--- EXPLORER LE CONTENU ---
• a. Dans le texte sur le Domaine royal de Mbé, à quoi la forêt sacrée d'Ebala est-elle comparée ?
• b. D'après le texte sur le Domaine royal de Mbé, expliquez pourquoi de nombreuses forêts du Domaine ont été sacralisées.

--- TEXTE À ANALYSER ---
● ● ● ● ●

Justification de la Valeur Universelle Exceptionelle

Le Domaine royal de Mbé est sans aucun doute un exemple imminent de l’interaction du peuple Téké avec son environnement. En effet, il illustre la démarche de sacralisation de nombreuses forêts qui s’y trouvent, et qui témoignent de l’emplacement des différentes cités royales successivement abandonnées à la mort d’un Makoko (Roi), dans le but de perpétuer la mémoire du royaume. On y retrouve les évidences du système d’administration du territoire Téké par les douze (12) dignitaires qui en ont la responsabilité. En outre, chacun de ces dignitaires gère toujours un territoire jouant en même temps le rôle de sanctuaire du royaume, symbolisé par un Nkobi. Six de ces sanctuaires sont encore  localisés à proximité du noyau central du Domaine royal, et veillent sur les composantes essentielles du royaume, telles que  la forêt sacrée d’Ebala (sorte de « panthéon » Téké) et les chutes du Nkouembali. Les dignitaires de ces six sanctuaires interviennent dans la désignation des successeurs des rois.

● ● ● ● ●

--- ENREGISTREMENTS EXTRAITS ---
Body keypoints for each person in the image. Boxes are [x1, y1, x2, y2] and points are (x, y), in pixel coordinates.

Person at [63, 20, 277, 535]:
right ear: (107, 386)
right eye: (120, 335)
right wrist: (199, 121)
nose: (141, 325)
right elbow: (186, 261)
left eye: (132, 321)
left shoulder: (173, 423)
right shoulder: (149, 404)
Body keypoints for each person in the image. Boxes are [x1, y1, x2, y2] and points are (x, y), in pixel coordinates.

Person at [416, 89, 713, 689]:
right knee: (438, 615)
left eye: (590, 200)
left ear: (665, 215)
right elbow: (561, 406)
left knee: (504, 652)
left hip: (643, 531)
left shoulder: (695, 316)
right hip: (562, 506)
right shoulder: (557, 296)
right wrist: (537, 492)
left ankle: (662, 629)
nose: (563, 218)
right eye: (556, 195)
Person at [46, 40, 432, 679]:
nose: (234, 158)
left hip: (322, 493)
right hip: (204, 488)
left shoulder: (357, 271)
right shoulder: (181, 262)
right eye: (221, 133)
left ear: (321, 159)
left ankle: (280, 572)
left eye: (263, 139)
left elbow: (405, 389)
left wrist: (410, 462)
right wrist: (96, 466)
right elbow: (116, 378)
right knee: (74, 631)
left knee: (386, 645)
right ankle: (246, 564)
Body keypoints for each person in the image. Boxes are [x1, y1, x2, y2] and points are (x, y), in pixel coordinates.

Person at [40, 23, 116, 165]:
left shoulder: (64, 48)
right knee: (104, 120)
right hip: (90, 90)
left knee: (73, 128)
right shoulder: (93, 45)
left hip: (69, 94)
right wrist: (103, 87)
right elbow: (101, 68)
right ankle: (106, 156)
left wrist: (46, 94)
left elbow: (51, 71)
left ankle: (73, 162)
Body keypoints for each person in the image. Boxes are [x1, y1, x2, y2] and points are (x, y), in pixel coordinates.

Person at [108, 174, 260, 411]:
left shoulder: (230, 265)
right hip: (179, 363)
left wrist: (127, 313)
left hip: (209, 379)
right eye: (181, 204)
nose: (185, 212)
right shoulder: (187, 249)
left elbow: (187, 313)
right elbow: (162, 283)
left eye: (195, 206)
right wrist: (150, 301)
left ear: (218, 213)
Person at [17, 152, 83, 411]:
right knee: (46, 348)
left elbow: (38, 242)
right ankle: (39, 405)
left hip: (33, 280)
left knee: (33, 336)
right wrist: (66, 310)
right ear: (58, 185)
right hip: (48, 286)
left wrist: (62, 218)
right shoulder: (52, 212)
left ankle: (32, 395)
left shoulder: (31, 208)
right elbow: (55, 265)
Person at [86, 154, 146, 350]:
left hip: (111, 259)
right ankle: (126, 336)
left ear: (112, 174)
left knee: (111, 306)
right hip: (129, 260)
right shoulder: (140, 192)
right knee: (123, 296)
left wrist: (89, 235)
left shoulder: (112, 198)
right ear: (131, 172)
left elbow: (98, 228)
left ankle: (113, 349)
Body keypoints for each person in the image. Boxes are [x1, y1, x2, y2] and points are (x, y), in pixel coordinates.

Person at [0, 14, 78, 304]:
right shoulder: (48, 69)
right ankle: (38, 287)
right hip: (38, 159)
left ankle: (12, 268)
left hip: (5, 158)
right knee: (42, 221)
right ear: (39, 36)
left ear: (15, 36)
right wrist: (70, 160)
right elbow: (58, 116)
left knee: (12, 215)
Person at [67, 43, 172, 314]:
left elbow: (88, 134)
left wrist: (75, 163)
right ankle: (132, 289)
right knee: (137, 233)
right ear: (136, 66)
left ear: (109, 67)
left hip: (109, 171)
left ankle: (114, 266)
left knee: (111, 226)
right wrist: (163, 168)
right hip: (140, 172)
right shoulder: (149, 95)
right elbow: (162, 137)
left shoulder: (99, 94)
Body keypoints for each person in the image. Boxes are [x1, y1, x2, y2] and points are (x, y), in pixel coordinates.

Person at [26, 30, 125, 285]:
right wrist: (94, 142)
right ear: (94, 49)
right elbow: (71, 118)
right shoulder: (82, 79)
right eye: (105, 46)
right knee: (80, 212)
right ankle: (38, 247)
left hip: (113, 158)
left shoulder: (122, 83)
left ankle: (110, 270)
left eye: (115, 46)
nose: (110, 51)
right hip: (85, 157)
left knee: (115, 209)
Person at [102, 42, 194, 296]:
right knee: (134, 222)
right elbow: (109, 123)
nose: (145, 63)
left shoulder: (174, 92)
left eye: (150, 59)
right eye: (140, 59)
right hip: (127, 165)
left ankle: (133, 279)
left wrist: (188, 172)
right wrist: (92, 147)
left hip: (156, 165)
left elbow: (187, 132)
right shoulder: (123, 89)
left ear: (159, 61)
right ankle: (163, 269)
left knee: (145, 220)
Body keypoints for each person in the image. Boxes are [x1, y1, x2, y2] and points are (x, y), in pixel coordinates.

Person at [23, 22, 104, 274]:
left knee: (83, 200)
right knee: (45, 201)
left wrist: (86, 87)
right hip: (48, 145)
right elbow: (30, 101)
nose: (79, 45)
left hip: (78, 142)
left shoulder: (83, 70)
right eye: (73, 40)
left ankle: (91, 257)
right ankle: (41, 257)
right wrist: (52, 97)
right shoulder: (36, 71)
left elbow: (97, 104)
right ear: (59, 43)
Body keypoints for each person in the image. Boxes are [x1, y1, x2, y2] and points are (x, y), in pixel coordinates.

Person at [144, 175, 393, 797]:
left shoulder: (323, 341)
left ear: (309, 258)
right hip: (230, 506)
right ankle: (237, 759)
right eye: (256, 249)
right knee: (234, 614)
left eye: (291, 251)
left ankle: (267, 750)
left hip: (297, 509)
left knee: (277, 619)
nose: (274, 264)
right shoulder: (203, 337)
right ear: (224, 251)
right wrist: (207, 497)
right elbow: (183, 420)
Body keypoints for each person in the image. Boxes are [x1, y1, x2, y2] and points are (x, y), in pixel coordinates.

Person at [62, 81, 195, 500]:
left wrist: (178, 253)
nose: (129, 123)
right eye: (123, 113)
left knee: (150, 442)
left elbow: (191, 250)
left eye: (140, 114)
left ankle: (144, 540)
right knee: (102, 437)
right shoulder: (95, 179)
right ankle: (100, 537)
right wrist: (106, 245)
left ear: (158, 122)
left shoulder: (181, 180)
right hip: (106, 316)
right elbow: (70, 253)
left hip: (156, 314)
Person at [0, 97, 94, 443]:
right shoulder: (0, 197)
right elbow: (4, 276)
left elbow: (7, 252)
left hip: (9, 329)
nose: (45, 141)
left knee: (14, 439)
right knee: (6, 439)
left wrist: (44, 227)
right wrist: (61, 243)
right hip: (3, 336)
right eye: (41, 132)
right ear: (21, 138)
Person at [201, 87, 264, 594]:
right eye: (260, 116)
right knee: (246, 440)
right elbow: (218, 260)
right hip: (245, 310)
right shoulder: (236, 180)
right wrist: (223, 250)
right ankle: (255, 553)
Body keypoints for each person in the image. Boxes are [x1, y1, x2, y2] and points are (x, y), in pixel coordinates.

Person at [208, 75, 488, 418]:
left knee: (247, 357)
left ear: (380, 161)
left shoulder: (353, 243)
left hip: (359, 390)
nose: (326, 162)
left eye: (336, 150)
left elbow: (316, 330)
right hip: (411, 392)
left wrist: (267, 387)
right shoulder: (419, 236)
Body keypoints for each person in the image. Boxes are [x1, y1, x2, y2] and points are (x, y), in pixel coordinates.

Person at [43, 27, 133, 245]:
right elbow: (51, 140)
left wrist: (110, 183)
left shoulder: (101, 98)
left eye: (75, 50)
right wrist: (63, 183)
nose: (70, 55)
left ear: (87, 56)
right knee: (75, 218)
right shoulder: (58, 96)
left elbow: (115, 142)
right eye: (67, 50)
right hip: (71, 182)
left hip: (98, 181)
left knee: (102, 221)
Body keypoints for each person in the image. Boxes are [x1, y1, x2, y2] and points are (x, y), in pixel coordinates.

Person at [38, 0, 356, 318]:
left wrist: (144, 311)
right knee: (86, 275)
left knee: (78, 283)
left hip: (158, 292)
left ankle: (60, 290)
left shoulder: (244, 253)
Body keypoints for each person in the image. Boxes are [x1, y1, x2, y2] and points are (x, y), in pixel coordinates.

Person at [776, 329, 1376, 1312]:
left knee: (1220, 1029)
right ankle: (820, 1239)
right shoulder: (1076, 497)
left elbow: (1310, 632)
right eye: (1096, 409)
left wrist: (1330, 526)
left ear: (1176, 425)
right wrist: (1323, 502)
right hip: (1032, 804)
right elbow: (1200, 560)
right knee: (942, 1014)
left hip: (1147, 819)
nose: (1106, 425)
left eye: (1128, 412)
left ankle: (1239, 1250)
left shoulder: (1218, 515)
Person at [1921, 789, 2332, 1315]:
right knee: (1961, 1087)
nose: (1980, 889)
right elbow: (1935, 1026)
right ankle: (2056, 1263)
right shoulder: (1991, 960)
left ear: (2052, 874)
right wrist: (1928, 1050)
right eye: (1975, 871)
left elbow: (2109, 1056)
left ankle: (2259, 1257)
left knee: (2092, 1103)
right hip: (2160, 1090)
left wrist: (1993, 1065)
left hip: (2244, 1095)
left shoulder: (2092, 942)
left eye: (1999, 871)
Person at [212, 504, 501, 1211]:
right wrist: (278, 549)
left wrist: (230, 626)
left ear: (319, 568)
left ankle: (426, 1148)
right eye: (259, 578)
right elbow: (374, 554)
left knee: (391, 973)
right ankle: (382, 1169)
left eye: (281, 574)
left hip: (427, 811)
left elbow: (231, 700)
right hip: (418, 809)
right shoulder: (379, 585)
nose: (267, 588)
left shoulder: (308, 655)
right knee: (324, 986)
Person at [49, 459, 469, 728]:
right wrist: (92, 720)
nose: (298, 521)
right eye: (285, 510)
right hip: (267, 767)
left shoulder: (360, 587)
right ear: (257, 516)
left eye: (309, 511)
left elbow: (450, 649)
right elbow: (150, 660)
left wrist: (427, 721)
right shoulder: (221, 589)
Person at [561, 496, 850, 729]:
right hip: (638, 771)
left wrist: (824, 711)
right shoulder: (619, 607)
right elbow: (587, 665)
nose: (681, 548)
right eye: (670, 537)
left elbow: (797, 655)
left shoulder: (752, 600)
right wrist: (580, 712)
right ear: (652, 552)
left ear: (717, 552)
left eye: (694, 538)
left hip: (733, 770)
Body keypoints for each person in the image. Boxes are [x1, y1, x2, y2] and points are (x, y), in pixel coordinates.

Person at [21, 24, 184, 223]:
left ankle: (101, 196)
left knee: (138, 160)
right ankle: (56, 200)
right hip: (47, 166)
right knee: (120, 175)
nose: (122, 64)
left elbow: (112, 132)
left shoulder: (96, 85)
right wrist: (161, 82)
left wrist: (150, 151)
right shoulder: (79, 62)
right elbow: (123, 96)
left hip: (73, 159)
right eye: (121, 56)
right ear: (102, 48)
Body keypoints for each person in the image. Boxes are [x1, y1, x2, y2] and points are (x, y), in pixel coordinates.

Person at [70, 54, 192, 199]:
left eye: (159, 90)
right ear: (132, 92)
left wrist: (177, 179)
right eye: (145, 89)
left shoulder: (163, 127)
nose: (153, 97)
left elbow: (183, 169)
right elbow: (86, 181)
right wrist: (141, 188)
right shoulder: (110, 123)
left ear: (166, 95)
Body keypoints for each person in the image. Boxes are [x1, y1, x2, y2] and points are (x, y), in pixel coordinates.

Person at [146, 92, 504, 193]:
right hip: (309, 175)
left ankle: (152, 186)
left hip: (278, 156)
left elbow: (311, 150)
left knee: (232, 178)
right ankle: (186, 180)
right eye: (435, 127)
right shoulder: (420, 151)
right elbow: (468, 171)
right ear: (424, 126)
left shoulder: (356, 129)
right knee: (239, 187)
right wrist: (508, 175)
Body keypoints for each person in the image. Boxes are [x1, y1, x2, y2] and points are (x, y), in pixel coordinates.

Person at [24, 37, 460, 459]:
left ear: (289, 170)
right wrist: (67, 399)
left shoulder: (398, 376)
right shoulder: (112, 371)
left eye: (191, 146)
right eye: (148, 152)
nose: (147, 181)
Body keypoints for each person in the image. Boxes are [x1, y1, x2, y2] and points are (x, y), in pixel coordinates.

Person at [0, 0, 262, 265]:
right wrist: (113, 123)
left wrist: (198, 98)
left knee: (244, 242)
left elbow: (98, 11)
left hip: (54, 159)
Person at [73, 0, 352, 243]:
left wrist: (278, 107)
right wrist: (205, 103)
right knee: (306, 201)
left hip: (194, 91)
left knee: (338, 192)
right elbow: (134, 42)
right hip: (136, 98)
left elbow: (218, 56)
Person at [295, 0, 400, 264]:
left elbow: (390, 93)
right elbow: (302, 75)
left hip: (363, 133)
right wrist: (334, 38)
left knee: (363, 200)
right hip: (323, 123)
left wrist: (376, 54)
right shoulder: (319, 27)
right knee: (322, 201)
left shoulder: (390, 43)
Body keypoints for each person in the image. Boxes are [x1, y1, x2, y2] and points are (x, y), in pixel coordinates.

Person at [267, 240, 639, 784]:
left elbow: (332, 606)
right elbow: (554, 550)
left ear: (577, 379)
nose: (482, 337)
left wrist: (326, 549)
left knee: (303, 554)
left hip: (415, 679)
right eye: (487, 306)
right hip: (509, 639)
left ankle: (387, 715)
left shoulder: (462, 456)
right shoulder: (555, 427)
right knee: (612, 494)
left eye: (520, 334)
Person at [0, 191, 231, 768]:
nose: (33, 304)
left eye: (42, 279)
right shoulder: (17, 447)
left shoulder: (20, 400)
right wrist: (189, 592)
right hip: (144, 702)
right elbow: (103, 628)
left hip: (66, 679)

● ● ● ● ●

--- VOS RÉPONSES ÉCRITES ---
• a. Elle est présentée comme une sorte de « panthéon » Téké.

• b. Ces forêts marquent l'emplacement des cités royales, abandonnées l'une après l'autre à la mort de chaque Makoko (roi). Leur sacralisation vise à perpétuer la mémoire du royaume.